* _EXERCISE OBJECTIVE_
Begin with the opening line of the records and extract each line through the one holding "#4 in=8'b00000110;"; pictures are not part of the copy.

(Machine-readable hardware designs)
____
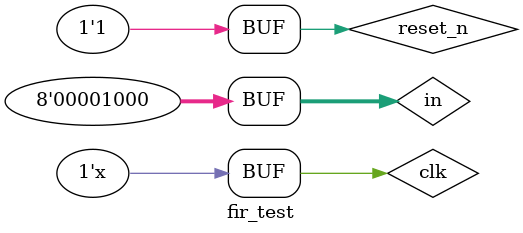
<source format=v>
`timescale 1ns / 1ps

module fir_test(

    );
    reg [7:0] in=0;
    reg reset_n;
    reg clk;
    wire [7:0] out;
    fir fir_unit(.datain( in),
             .reset_n(reset_n),
             .clk(clk),
             .dataout(out));
             
    always #2 clk=~clk;
    initial
    begin
        clk=1'b0;
        reset_n=1'b1;
        #10 reset_n=1'b0;
        #4 reset_n=1'b1;
        #4 in=8'b00000001;
        #4 in=8'b00000010;
        #4 in=8'b00000011;
        #4 in=8'b00000100;
        #4 in=8'b00000101;
        #4 in=8'b00000110;
        #4 in=8'b00000111;
        #4 in=8'b00001000;
    end
   
endmodule

</source>
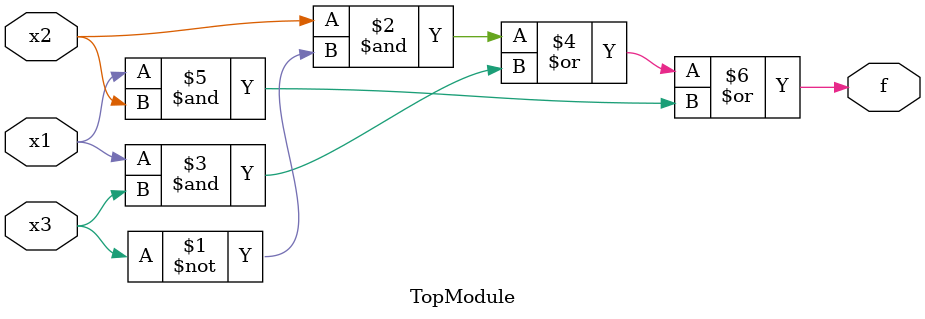
<source format=sv>
module TopModule (
    input logic x3,
    input logic x2,
    input logic x1,
    output logic f
);
    assign f = (x2 & ~x3) | (x1 & x3) | (x1 & x2);
endmodule
</source>
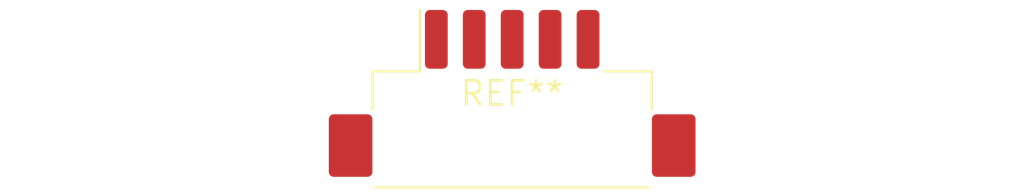
<source format=kicad_pcb>
(kicad_pcb (version 20240108) (generator pcbnew)

  (general
    (thickness 1.6)
  )

  (paper "A4")
  (layers
    (0 "F.Cu" signal)
    (31 "B.Cu" signal)
    (32 "B.Adhes" user "B.Adhesive")
    (33 "F.Adhes" user "F.Adhesive")
    (34 "B.Paste" user)
    (35 "F.Paste" user)
    (36 "B.SilkS" user "B.Silkscreen")
    (37 "F.SilkS" user "F.Silkscreen")
    (38 "B.Mask" user)
    (39 "F.Mask" user)
    (40 "Dwgs.User" user "User.Drawings")
    (41 "Cmts.User" user "User.Comments")
    (42 "Eco1.User" user "User.Eco1")
    (43 "Eco2.User" user "User.Eco2")
    (44 "Edge.Cuts" user)
    (45 "Margin" user)
    (46 "B.CrtYd" user "B.Courtyard")
    (47 "F.CrtYd" user "F.Courtyard")
    (48 "B.Fab" user)
    (49 "F.Fab" user)
    (50 "User.1" user)
    (51 "User.2" user)
    (52 "User.3" user)
    (53 "User.4" user)
    (54 "User.5" user)
    (55 "User.6" user)
    (56 "User.7" user)
    (57 "User.8" user)
    (58 "User.9" user)
  )

  (setup
    (pad_to_mask_clearance 0)
    (pcbplotparams
      (layerselection 0x00010fc_ffffffff)
      (plot_on_all_layers_selection 0x0000000_00000000)
      (disableapertmacros false)
      (usegerberextensions false)
      (usegerberattributes false)
      (usegerberadvancedattributes false)
      (creategerberjobfile false)
      (dashed_line_dash_ratio 12.000000)
      (dashed_line_gap_ratio 3.000000)
      (svgprecision 4)
      (plotframeref false)
      (viasonmask false)
      (mode 1)
      (useauxorigin false)
      (hpglpennumber 1)
      (hpglpenspeed 20)
      (hpglpendiameter 15.000000)
      (dxfpolygonmode false)
      (dxfimperialunits false)
      (dxfusepcbnewfont false)
      (psnegative false)
      (psa4output false)
      (plotreference false)
      (plotvalue false)
      (plotinvisibletext false)
      (sketchpadsonfab false)
      (subtractmaskfromsilk false)
      (outputformat 1)
      (mirror false)
      (drillshape 1)
      (scaleselection 1)
      (outputdirectory "")
    )
  )

  (net 0 "")

  (footprint "Hirose_DF3EA-05P-2H_1x05-1MP_P2.00mm_Horizontal" (layer "F.Cu") (at 0 0))

)

</source>
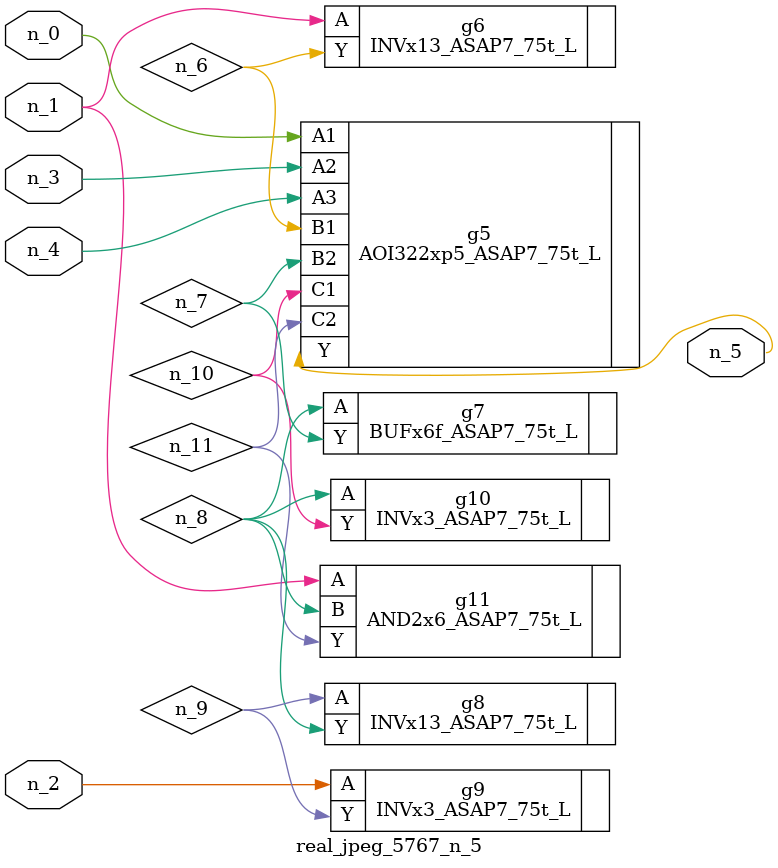
<source format=v>
module real_jpeg_5767_n_5 (n_4, n_0, n_1, n_2, n_3, n_5);

input n_4;
input n_0;
input n_1;
input n_2;
input n_3;

output n_5;

wire n_8;
wire n_11;
wire n_6;
wire n_7;
wire n_10;
wire n_9;

AOI322xp5_ASAP7_75t_L g5 ( 
.A1(n_0),
.A2(n_3),
.A3(n_4),
.B1(n_6),
.B2(n_7),
.C1(n_10),
.C2(n_11),
.Y(n_5)
);

INVx13_ASAP7_75t_L g6 ( 
.A(n_1),
.Y(n_6)
);

AND2x6_ASAP7_75t_L g11 ( 
.A(n_1),
.B(n_8),
.Y(n_11)
);

INVx3_ASAP7_75t_L g9 ( 
.A(n_2),
.Y(n_9)
);

BUFx6f_ASAP7_75t_L g7 ( 
.A(n_8),
.Y(n_7)
);

INVx3_ASAP7_75t_L g10 ( 
.A(n_8),
.Y(n_10)
);

INVx13_ASAP7_75t_L g8 ( 
.A(n_9),
.Y(n_8)
);


endmodule
</source>
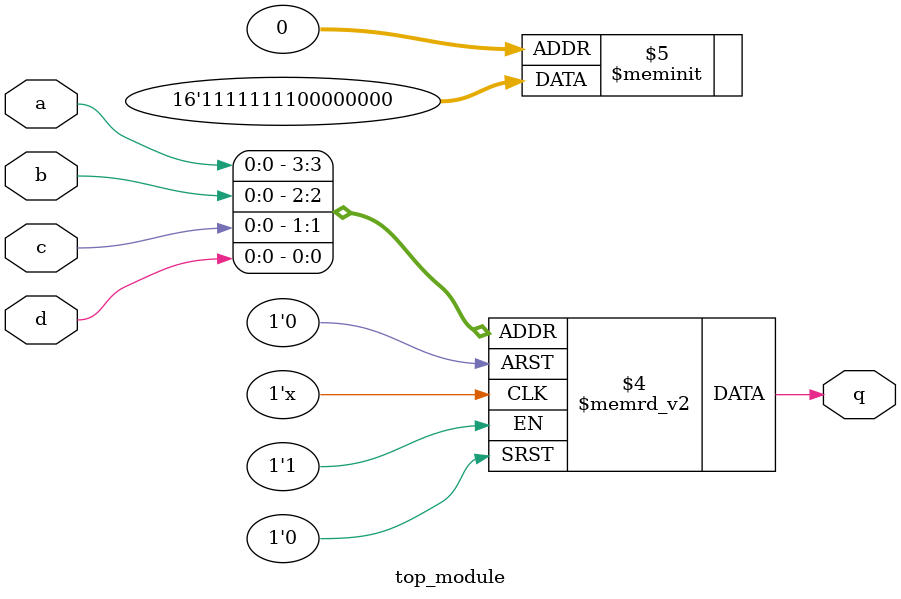
<source format=sv>
module top_module (
    input a,
    input b,
    input c,
    input d,
    output reg q
);

  always @* begin
    case ({a, b, c, d})
      4'b0000: q = 1'b0;
      4'b0001: q = 1'b0;
      4'b0010: q = 1'b0;
      4'b0011: q = 1'b0;
      4'b0100: q = 1'b0;
      4'b0101: q = 1'b0;
      4'b0110: q = 1'b0;
      4'b0111: q = 1'b0;
      4'b1000: q = 1'b1;
      4'b1001: q = 1'b1;
      4'b1010: q = 1'b1;
      4'b1011: q = 1'b1;
      4'b1100: q = 1'b1;
      4'b1101: q = 1'b1;
      4'b1110: q = 1'b1;
      4'b1111: q = 1'b1;
    endcase
  end

endmodule

</source>
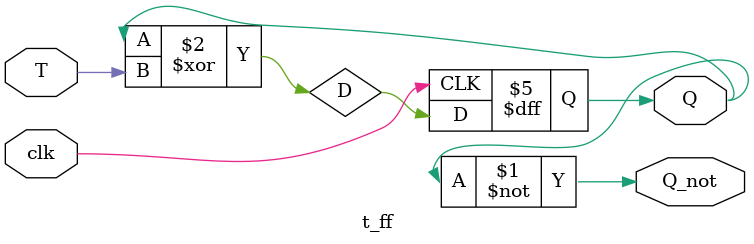
<source format=v>
module t_ff(
    input  clk,   // clock (btnC)
    input  T,     // toggle input
    output reg Q, // main output
    output      Q_not // complement
);
    wire D;

    // Initial state
    initial begin
        Q = 1'b0;
    end

    // Complement
    assign Q_not = ~Q;

    // D = Q xor T
    assign D = Q ^ T;

    // Edge-sensitive storage
    always @(posedge clk) begin
        Q <= D;
    end
endmodule
</source>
____
* _RESPONSE AREA_
<source format=v>
`timescale 1ns / 1ps

module fir_test(

    );
    reg [7:0] in=0;
    reg reset_n;
    reg clk;
    wire [7:0] out;
    fir fir_unit(.datain( in),
             .reset_n(reset_n),
             .clk(clk),
             .dataout(out));
             
    always #2 clk=~clk;
    initial
    begin
        clk=1'b0;
        reset_n=1'b1;
        #10 reset_n=1'b0;
        #4 reset_n=1'b1;
        #4 in=8'b00000001;
        #4 in=8'b00000010;
        #4 in=8'b00000011;
        #4 in=8'b00000100;
        #4 in=8'b00000101;
        #4 in=8'b00000110;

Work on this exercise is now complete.